Below are the records; copy exactly the stretch from the line containing "Low-dose screening chest" through the line containing "Outlined on this slice (expert manual", both ends included, and nothing else.
═════ DATA ═════
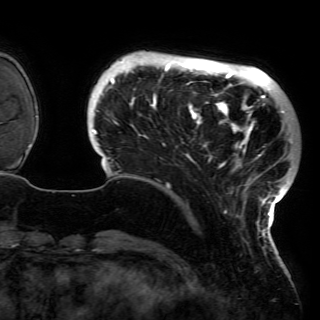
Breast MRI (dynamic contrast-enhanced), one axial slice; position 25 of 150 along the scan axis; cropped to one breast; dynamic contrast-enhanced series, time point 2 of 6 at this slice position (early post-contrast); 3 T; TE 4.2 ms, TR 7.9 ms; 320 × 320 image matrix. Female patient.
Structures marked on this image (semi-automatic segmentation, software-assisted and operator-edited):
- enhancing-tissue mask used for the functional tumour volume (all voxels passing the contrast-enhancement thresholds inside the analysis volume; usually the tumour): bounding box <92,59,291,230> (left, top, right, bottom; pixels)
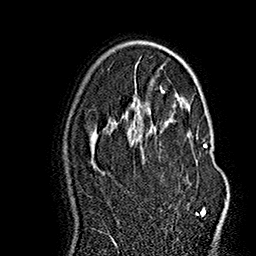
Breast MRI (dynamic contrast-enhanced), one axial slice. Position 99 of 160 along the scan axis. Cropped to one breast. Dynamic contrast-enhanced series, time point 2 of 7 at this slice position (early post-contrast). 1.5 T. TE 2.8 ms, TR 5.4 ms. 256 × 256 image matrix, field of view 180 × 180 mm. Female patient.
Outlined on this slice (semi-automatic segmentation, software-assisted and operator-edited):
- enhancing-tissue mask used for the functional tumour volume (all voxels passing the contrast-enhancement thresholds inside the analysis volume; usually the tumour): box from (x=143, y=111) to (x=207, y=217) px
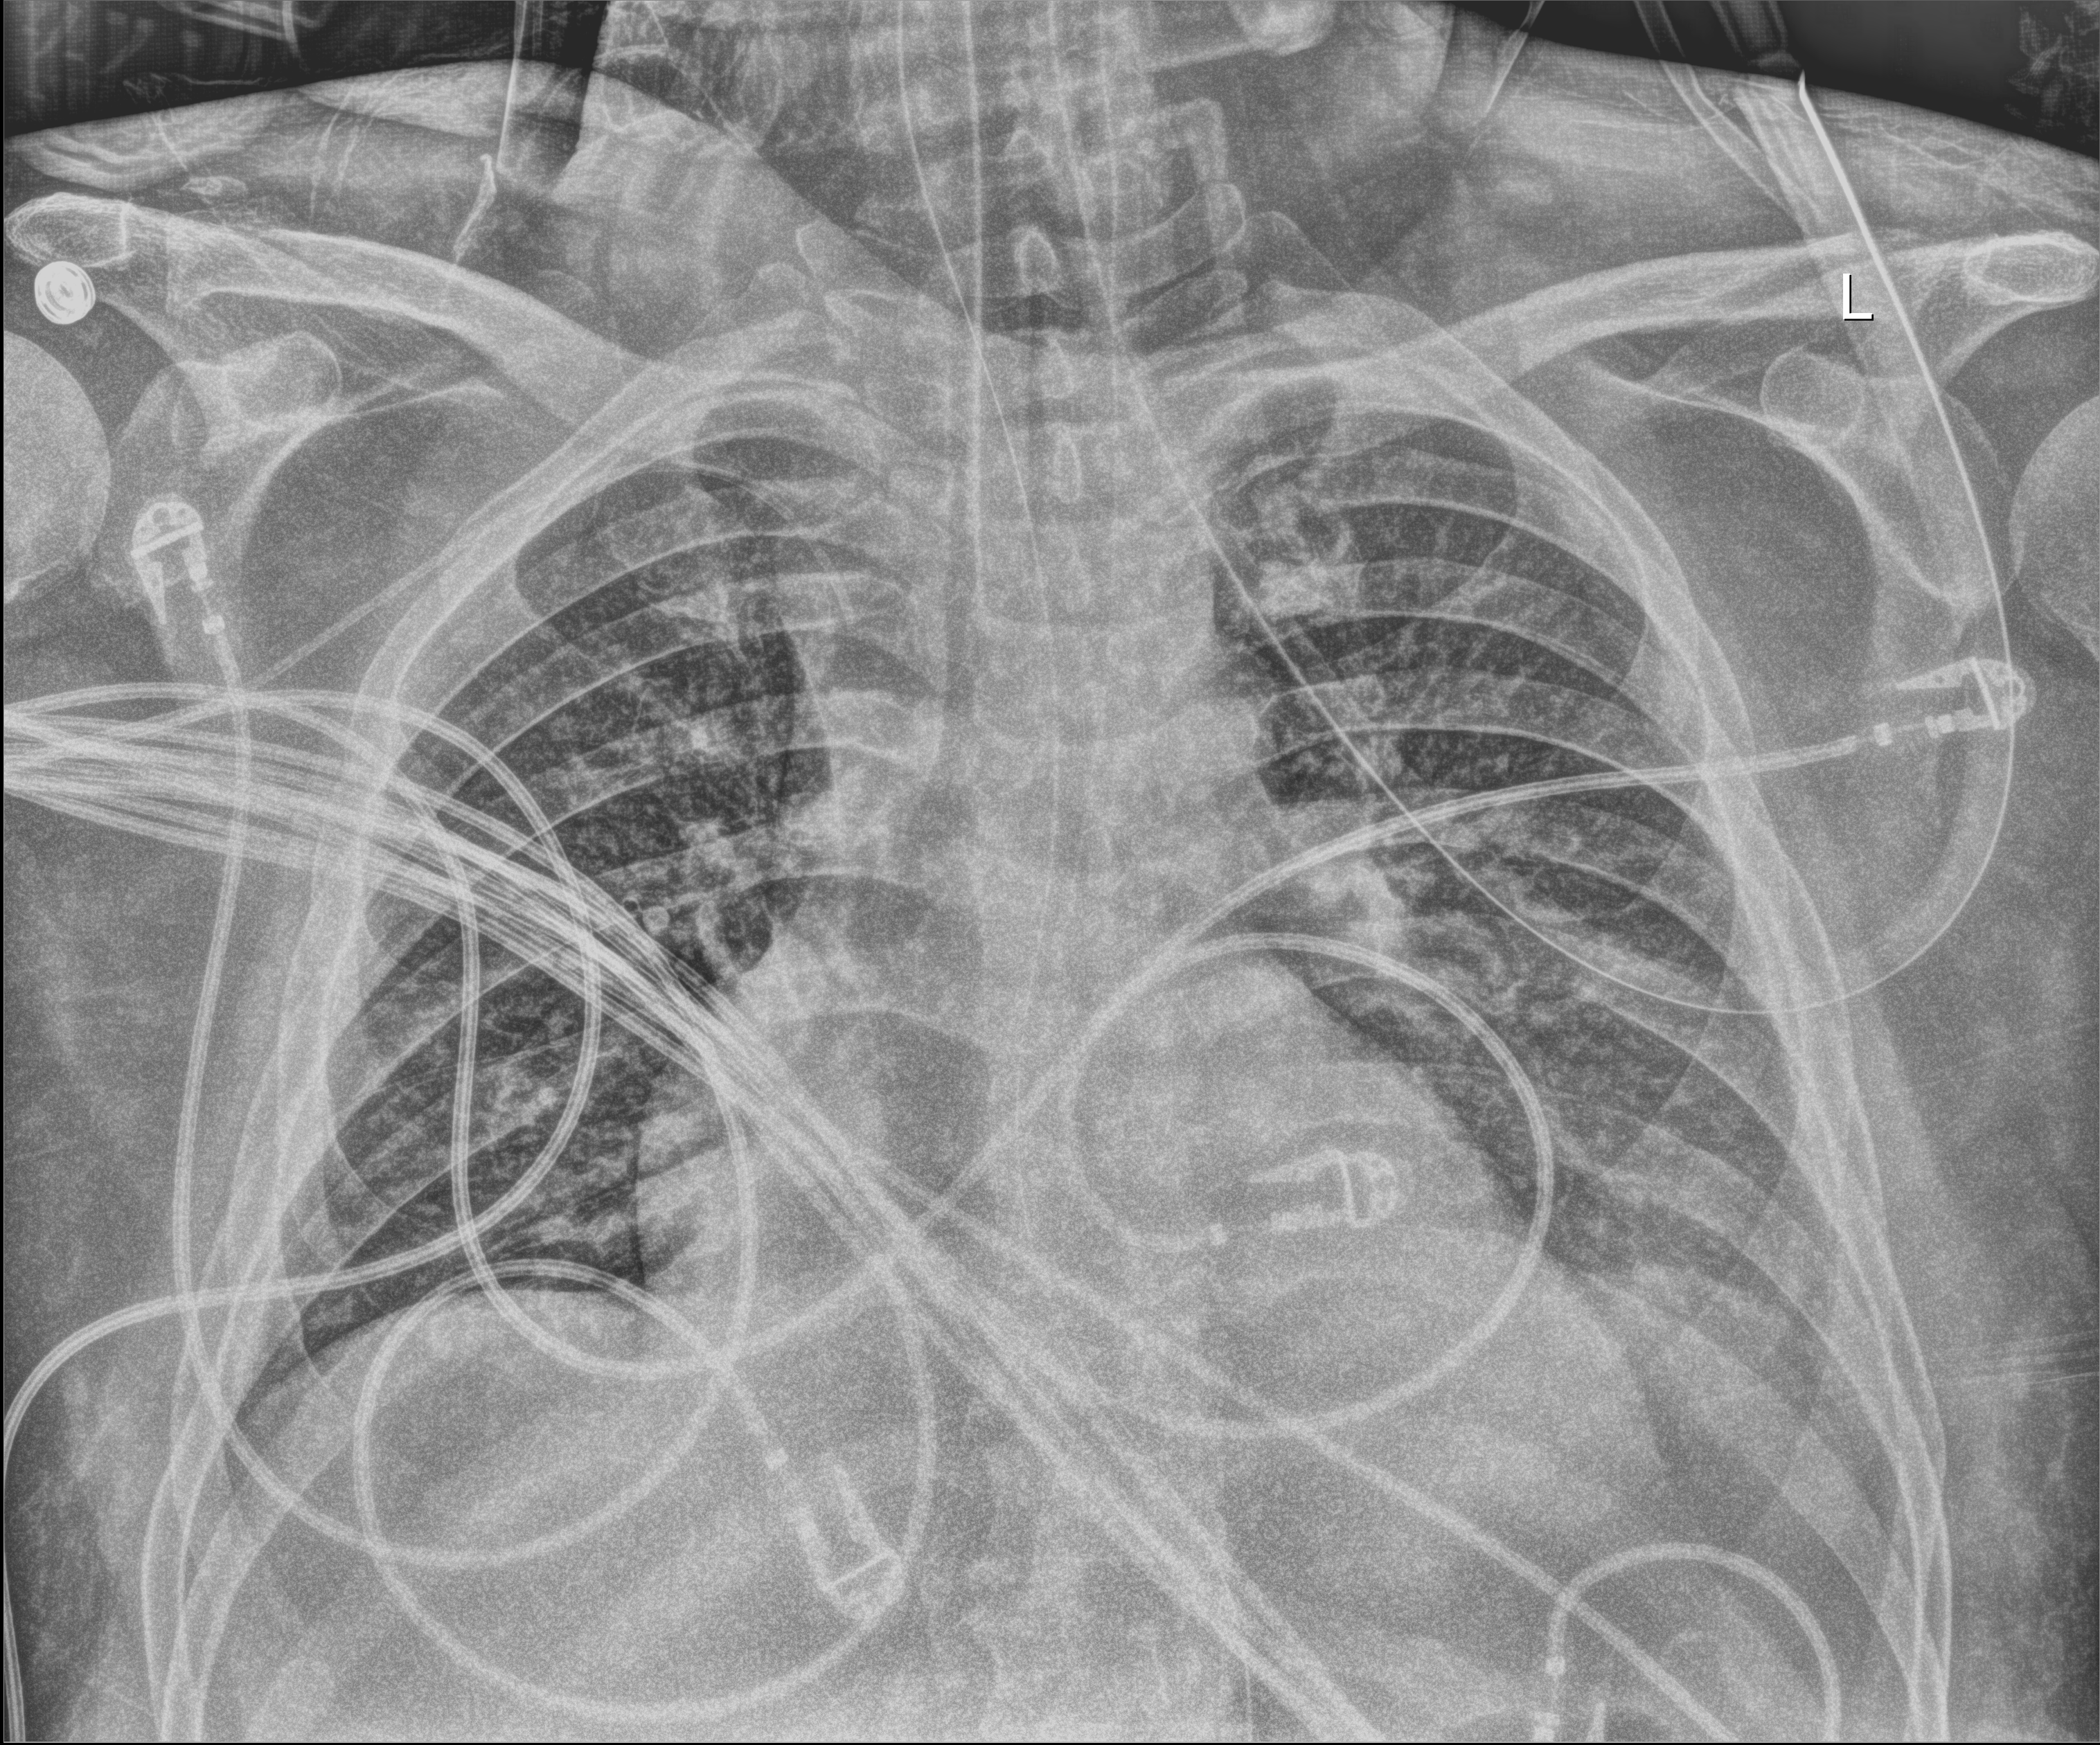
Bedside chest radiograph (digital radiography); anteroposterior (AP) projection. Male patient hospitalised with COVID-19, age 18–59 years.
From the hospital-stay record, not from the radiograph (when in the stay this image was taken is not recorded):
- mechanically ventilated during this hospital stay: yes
═════
═════ DATA ═════
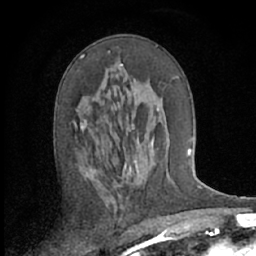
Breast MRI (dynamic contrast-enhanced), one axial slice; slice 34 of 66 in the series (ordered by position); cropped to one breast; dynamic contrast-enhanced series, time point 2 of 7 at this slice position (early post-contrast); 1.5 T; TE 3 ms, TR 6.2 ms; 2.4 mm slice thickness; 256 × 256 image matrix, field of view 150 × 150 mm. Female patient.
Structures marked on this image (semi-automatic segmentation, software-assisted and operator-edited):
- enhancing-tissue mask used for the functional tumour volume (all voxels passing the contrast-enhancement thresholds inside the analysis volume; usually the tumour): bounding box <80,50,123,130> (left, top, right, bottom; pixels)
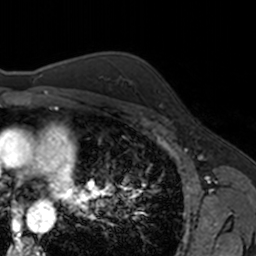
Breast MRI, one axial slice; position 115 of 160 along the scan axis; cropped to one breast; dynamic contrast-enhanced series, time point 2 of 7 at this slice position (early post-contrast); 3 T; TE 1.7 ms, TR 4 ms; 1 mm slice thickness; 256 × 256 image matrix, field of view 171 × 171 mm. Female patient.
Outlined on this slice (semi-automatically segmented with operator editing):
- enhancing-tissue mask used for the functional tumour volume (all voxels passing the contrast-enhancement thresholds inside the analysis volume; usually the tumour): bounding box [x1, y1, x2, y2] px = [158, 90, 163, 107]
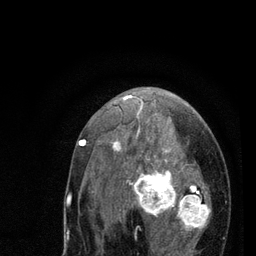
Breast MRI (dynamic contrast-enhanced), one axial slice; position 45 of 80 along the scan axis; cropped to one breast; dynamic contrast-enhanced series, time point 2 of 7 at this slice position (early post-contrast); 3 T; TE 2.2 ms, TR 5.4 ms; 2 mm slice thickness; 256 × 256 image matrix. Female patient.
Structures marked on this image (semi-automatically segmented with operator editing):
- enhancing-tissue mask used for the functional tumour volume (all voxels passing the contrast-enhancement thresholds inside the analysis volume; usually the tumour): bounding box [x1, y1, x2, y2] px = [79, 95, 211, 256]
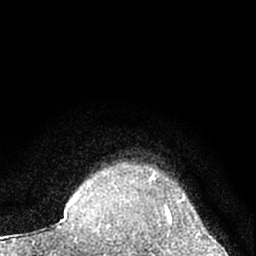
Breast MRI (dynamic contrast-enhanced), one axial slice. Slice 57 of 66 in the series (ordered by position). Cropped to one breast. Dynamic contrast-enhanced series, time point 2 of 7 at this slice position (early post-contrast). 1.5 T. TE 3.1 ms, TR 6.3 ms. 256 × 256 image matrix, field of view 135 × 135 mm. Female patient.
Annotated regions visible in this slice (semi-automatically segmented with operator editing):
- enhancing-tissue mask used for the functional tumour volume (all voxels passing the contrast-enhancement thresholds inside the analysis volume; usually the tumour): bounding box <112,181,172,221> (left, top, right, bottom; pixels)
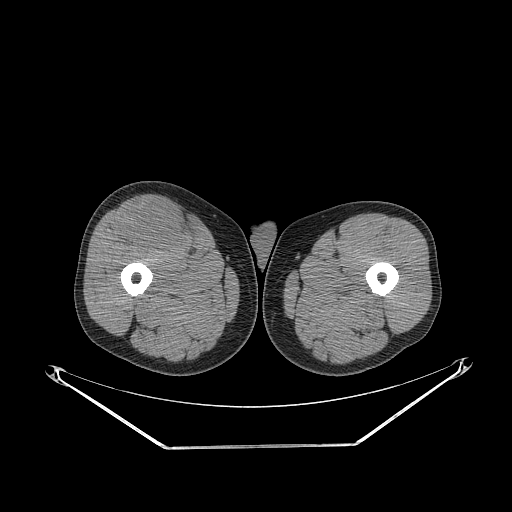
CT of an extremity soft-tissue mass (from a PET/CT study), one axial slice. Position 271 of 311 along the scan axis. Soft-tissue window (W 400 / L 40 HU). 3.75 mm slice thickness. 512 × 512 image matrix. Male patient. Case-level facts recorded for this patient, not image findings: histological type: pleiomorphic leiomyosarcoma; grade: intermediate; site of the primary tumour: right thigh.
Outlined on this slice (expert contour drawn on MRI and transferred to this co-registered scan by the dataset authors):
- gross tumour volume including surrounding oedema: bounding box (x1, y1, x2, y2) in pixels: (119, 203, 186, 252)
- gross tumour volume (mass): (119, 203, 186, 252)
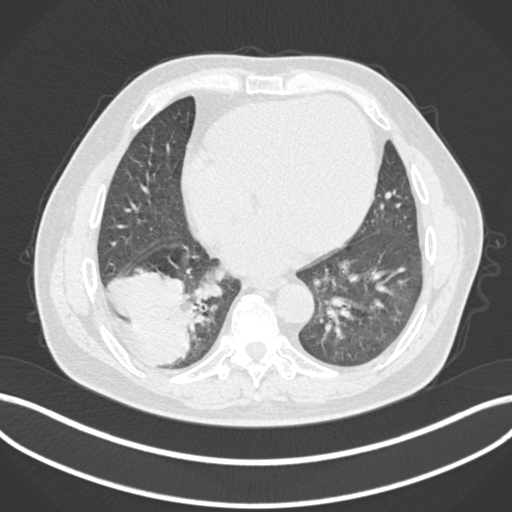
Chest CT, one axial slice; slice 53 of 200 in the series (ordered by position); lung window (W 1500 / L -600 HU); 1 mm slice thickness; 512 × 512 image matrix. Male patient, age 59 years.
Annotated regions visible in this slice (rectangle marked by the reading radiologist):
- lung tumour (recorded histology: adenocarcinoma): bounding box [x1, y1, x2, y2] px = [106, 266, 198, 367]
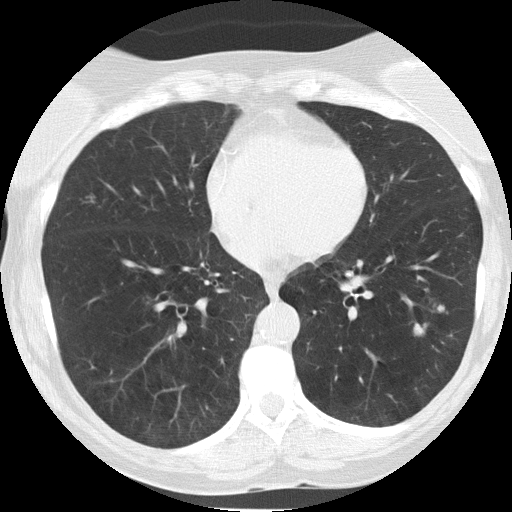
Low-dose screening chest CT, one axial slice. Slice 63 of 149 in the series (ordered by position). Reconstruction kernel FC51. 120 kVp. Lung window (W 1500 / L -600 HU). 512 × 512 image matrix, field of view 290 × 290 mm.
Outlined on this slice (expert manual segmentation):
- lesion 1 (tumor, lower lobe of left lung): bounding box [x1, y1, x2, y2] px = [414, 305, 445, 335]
═════
**EXERCISE OUTPUT**
Low-dose screening chest CT, one axial slice. Slice 63 of 149 in the series (ordered by position). Reconstruction kernel FC51. 120 kVp. Lung window (W 1500 / L -600 HU). 512 × 512 image matrix, field of view 290 × 290 mm.
Outlined on this slice (expert manual segmentation):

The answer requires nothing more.